For a regular rhythm, where the R-R interval is constant, the “300 method” provides a quick rate estimate. This method uses the fact that there are 300 large squares in one minute of tracing at standard paper speed. To apply this, count the number of large squares between two consecutive R waves and divide 300 by that number. For instance, if R waves are separated by three large squares, the rate is 100 BPM (300/3). Rhythm is assessed by measuring the R-R interval across the strip; if the distance is consistent, the rhythm is regular.

If the rhythm is irregular, the 300 method is inaccurate. An alternative method involves counting the number of R waves in a six-second strip and multiplying that number by ten. A six-second strip is identified as a span of 30 large squares (30 large squares x 0.20 seconds = 6 seconds).

Analyzing Key Intervals and Segments

The time intervals and segments connecting the waveforms reveal the speed of electrical conduction through different parts of the heart. The PR interval is measured from the beginning of the P wave to the start of the QRS complex. This measurement represents the time it takes for the electrical impulse to travel from the atria, through the AV node, and into the ventricles.

The normal PR interval measures between 0.12 and 0.20 seconds (three to five small squares). If the interval is too long, it suggests a conduction delay, often at the AV node. Conversely, a short PR interval indicates the impulse bypassed the normal conduction delay, causing premature ventricular activation.

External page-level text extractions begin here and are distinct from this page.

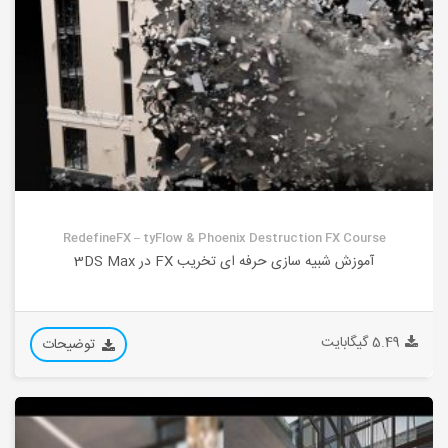
RedefineFX – tyFlow & Phoenix Destruction FX Course
آموزش شبیه سازی حرفه ای تخریب FX در 3DS Max
5.49 گیگابایت
توضیحات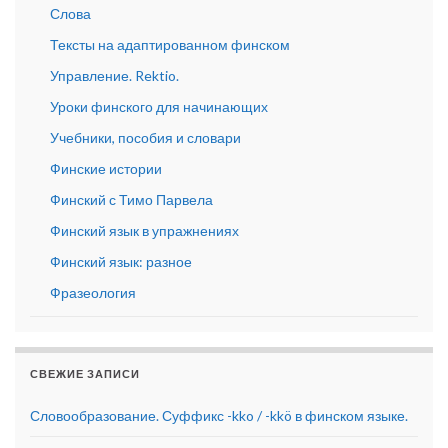
Слова
Тексты на адаптированном финском
Управление. Rektio.
Уроки финского для начинающих
Учебники, пособия и словари
Финские истории
Финский с Тимо Парвела
Финский язык в упражнениях
Финский язык: разное
Фразеология
СВЕЖИЕ ЗАПИСИ
Словообразование. Суффикс -kko / -kkö в финском языке.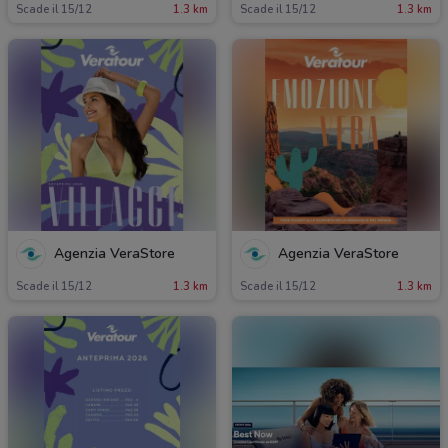
Scade il 15/12
1.3 km
Scade il 15/12
1.3 km
Agenzia VeraStore
Agenzia VeraStore
Scade il 15/12
1.3 km
Scade il 15/12
1.3 km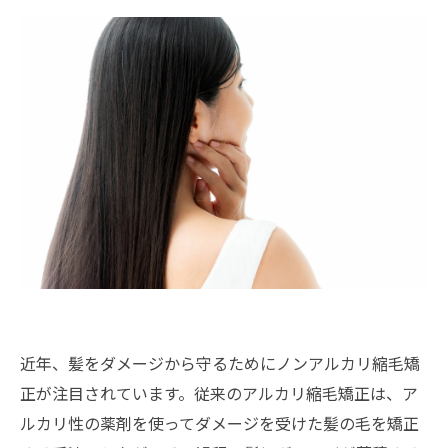
近年、髪をダメージから守るためにノンアルカリ縮毛矯
正が注目されています。従来のアルカリ縮毛矯正は、ア
ルカリ性の薬剤を使ってダメージを受けた髪の毛を矯正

The QRS duration measures the time required for ventricular depolarization, taken from the beginning to the end of the QRS complex. A normal QRS duration is less than 0.12 seconds, or fewer than three small squares. A prolonged QRS duration suggests a problem with the electrical signal spreading through the ventricles, such as a block in one of the bundle branches.

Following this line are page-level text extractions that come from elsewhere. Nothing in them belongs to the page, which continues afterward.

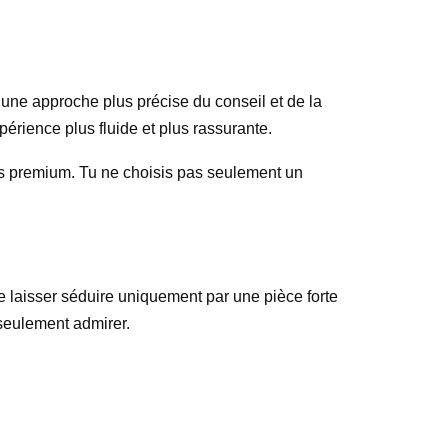
 une approche plus précise du conseil et de la
périence plus fluide et plus rassurante.
us premium. Tu ne choisis pas seulement un
 se laisser séduire uniquement par une pièce forte
 seulement admirer.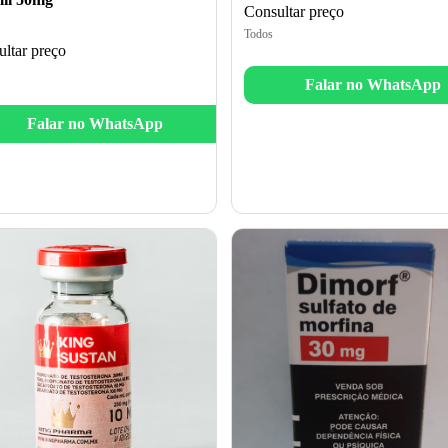
Consultar preço
Todos
ltar preço
Falar no WhatsApp
Falar no WhatsApp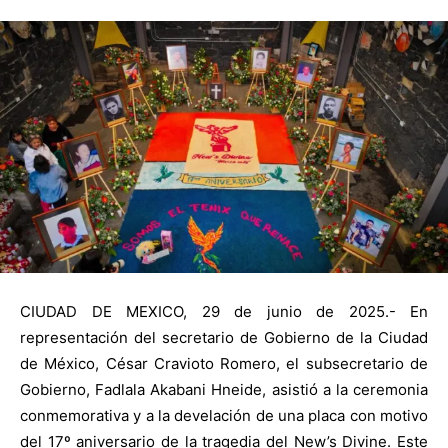
CIUDAD DE MEXICO, 29 de junio de 2025.- En
representación del secretario de Gobierno de la Ciudad
de México, César Cravioto Romero, el subsecretario de
Gobierno, Fadlala Akabani Hneide, asistió a la ceremonia
conmemorativa y a la develación de una placa con motivo
del 17º aniversario de la tragedia del New’s Divine. Este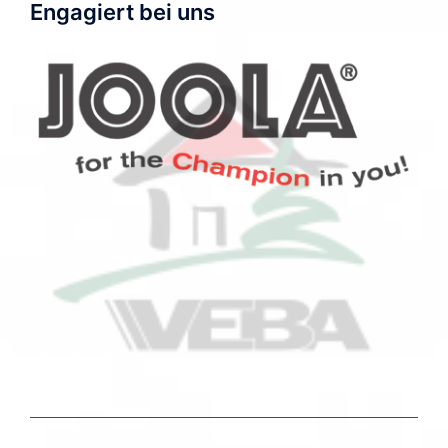
Engagiert bei uns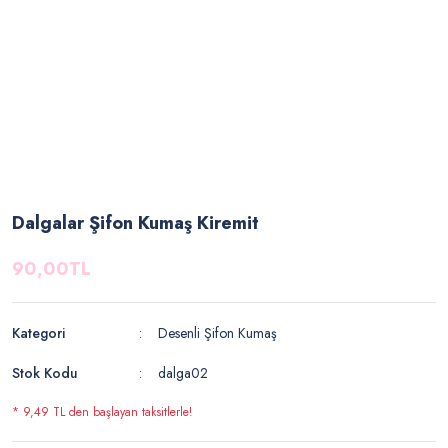
Dalgalar Şifon Kumaş Kiremit
90,00TL
Kategori
Desenli Şifon Kumaş
Stok Kodu
dalga02
* 9,49 TL den başlayan taksitlerle!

The ST segment is the flat line that follows the QRS complex and precedes the T wave. It represents the period when the ventricles are fully depolarized before they begin to repolarize. The ST segment should be isoelectric, meaning it lies on the same baseline as the PR segment. Deviations of this segment, such as elevation or depression, are significant findings that point toward conditions like myocardial injury or ischemia.